To help make the process more transparent and fair this year, Mayor Becky Erickson has stepped down from the Lodging Tax Advisory Committee, which is responsible for dispersing the funds.
“My goal, and I think the goal of the council, is to put people on this committee that are going to treat all applications in a fair way,” she said. “For what’s best for Poulsbo.”
The mayor has chaired the Lodging Tax Advisory Committee for three years. But this year, state laws changed a bit. Now the city has the ability to apply for those dollars, which it has embraced.
Erickson, however, felt uneasy applying for the money and then acting as a decision maker in the selection process.
“We put in grant applications for police overtime for our festivals, maintenance for our bathrooms, those kinds of things,” she said. “We did the grant applications like everybody else, and I felt uncomfortable being chair when that’s going on. It didn’t feel right.”
Instead, Councilman Gary Nystul was selected as an unbiased official to chair the Lodging Tax Advisory Committee at Wednesday’s council meeting.
“You did a great job explaining this,” Nystul said to Erickson during Wednesday’s discussion on the topic. “But you did not mention that I asked for combat pay for doing this,” he joked.
The committee is required to include an elected official as chair, two representatives from local lodging establishments, and two representatives from organizations that can receive the money.

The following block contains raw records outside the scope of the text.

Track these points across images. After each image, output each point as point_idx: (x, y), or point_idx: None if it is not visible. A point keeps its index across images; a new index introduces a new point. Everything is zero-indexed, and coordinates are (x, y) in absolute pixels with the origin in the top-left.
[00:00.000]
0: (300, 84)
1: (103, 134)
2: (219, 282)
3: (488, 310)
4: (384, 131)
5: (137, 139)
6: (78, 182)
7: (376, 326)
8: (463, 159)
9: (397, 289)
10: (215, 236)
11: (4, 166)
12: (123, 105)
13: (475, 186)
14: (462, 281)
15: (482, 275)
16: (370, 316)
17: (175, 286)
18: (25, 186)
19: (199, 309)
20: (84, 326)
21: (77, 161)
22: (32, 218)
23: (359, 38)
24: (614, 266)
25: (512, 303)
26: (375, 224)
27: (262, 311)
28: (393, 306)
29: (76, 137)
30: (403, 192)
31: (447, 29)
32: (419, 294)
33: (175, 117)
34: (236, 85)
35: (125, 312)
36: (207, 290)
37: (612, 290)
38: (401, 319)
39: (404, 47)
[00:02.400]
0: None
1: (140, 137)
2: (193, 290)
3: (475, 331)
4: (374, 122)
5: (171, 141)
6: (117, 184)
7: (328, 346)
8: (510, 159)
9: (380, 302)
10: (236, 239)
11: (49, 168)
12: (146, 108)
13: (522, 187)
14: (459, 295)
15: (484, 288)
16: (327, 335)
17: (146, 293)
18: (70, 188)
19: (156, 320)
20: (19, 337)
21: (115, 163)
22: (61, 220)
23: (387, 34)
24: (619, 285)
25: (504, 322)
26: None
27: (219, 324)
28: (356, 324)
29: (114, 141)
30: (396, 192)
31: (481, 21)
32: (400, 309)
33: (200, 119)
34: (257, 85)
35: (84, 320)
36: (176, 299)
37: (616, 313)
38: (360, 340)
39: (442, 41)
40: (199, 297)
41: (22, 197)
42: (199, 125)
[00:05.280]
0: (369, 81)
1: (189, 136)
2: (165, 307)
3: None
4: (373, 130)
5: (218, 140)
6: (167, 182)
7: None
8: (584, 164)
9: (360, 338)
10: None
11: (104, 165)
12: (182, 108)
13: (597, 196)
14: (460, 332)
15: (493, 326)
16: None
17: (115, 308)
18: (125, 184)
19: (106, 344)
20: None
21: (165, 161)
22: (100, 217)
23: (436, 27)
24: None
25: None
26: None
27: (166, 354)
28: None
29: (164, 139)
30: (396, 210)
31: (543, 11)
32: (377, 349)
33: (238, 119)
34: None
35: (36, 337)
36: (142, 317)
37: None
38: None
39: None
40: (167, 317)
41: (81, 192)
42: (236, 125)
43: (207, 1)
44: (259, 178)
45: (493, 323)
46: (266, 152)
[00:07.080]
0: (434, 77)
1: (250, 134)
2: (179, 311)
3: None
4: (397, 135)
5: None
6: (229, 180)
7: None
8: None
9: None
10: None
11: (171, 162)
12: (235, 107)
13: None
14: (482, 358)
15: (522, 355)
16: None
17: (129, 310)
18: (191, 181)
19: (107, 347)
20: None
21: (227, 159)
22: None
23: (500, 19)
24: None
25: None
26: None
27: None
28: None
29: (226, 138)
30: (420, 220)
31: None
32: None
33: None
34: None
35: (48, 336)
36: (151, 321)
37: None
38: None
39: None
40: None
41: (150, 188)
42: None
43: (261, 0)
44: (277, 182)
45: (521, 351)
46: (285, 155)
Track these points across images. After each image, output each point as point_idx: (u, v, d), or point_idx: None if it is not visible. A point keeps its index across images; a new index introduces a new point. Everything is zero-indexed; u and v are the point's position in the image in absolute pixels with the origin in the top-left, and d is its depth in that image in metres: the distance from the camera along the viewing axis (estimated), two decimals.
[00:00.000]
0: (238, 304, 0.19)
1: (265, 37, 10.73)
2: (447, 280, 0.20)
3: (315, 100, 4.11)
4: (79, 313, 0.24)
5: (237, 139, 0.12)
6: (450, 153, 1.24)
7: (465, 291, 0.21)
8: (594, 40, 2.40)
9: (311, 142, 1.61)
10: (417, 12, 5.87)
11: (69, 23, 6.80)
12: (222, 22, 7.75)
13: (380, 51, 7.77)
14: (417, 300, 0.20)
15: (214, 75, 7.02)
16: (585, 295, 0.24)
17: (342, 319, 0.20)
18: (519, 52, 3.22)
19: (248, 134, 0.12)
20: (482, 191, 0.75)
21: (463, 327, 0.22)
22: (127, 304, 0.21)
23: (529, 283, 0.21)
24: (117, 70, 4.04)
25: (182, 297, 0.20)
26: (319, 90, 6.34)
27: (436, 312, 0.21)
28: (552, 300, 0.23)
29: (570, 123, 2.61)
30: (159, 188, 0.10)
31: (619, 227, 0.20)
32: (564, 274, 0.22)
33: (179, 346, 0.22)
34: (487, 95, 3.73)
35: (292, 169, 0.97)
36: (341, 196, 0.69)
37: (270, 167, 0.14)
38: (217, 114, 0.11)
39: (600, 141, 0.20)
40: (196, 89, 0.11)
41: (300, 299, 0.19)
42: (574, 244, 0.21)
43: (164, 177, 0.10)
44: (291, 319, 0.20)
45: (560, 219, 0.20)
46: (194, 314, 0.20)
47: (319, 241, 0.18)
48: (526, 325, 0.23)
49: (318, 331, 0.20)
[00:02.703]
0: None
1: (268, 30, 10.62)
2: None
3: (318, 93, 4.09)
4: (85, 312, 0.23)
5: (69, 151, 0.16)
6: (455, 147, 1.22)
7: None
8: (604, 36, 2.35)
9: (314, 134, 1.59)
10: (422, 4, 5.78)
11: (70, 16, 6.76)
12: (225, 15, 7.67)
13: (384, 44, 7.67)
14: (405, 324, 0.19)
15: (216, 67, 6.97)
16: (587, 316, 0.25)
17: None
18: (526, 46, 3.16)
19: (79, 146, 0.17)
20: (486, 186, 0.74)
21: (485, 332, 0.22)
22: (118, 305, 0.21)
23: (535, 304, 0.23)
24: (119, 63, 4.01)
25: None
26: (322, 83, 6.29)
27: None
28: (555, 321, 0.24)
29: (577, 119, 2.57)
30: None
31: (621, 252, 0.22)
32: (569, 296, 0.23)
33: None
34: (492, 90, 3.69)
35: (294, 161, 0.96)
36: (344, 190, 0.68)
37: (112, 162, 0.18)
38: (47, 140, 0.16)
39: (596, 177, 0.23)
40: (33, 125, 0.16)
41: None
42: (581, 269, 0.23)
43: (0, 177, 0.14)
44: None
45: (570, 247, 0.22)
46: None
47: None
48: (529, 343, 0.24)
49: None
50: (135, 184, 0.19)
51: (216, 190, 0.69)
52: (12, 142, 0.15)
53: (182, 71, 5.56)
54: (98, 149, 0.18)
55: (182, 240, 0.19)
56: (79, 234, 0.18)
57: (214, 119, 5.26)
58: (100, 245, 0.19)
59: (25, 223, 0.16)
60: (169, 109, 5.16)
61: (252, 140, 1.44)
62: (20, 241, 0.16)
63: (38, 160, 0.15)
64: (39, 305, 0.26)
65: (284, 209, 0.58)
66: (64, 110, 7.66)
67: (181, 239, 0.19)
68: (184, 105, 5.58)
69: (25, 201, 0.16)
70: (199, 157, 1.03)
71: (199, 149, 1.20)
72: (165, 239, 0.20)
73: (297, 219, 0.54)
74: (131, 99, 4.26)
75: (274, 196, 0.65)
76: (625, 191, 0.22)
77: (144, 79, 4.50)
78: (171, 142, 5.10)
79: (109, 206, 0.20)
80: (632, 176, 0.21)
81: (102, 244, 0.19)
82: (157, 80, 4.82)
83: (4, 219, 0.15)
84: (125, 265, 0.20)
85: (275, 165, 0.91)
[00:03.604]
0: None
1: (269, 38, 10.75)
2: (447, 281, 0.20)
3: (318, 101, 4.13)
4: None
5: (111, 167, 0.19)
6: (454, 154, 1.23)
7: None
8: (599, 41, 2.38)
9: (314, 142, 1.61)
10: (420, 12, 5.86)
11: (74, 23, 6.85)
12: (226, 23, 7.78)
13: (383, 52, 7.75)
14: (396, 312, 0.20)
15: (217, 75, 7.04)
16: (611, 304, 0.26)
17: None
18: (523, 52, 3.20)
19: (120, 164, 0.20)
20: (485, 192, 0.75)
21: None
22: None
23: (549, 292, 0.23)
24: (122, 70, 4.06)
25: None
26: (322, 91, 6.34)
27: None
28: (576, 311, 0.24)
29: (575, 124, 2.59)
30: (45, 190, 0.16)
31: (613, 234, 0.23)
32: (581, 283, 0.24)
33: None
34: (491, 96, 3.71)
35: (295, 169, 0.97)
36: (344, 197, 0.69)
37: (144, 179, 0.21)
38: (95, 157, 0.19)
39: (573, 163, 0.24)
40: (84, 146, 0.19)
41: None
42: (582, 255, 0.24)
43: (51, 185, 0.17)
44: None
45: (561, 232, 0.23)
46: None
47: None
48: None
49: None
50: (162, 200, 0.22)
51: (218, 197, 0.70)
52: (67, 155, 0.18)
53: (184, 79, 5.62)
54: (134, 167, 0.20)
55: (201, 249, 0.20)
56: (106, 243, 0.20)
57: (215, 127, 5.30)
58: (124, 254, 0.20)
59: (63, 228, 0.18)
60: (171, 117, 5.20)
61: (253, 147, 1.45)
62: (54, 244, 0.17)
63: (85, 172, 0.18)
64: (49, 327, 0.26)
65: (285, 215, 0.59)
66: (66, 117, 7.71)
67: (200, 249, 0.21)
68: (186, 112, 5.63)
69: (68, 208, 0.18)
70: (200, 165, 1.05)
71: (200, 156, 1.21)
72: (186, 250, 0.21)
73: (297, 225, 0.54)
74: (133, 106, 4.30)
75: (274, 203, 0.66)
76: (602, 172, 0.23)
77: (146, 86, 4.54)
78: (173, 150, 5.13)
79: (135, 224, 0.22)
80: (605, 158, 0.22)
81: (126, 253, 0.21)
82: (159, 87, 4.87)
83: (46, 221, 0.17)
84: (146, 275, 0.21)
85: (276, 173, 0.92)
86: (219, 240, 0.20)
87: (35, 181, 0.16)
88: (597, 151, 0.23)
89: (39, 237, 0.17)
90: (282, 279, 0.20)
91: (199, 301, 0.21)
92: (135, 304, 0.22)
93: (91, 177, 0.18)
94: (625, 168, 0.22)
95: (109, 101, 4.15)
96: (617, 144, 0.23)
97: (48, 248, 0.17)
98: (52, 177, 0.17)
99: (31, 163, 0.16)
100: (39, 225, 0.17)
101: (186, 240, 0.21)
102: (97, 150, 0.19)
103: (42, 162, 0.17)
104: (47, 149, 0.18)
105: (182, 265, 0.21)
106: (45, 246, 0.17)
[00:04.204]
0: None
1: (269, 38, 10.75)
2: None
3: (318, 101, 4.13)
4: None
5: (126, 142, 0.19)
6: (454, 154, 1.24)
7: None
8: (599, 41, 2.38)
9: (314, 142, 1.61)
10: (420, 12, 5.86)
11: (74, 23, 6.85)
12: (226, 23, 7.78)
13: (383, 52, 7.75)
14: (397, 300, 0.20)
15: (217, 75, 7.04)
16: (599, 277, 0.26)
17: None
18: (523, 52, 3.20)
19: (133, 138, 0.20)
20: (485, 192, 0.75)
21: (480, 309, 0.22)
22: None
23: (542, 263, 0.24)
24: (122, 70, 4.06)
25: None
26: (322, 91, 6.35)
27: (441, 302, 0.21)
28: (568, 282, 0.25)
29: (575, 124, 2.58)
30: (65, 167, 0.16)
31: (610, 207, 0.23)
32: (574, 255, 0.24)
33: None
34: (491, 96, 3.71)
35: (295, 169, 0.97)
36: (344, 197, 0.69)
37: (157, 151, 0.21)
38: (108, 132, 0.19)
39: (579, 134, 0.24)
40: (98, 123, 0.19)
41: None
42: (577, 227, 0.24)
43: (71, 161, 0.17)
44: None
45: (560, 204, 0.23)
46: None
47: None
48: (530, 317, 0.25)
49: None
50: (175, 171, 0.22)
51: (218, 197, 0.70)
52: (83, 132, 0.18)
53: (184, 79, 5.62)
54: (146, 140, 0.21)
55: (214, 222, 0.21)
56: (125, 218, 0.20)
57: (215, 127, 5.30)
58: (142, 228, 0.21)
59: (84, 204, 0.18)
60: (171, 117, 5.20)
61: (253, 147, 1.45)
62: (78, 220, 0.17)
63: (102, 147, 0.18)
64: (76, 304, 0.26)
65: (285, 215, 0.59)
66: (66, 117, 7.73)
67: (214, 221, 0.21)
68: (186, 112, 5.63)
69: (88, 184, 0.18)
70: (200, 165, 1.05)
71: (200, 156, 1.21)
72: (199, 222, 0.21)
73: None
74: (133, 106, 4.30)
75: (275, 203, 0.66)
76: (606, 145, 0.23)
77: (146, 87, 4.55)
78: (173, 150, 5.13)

Merchants, lodging providers, the city and others are vying for a piece of tax-dollar pie. However, each year when organizations line up for a serving, some go away hungry.
The lodging tax has therefore become a contentious topic in the past; particularly when it comes to which organization will get to dip into the pool of highly-desired funds.
The money is sourced from taxes collected at local lodging establishments. The taxes are pooled and provided to the city each year. The city then turns around, forms a committee, and disperses the funds to organizations and efforts that increase tourism to the area — in other words, groups who can put heads in Poulsbo beds.
The city has the option to collect a portion of sales taxes from local hotels, however, it has chosen not to in the past. This allows the local lodging tax to be larger, and thus, swells the resulting pool of money.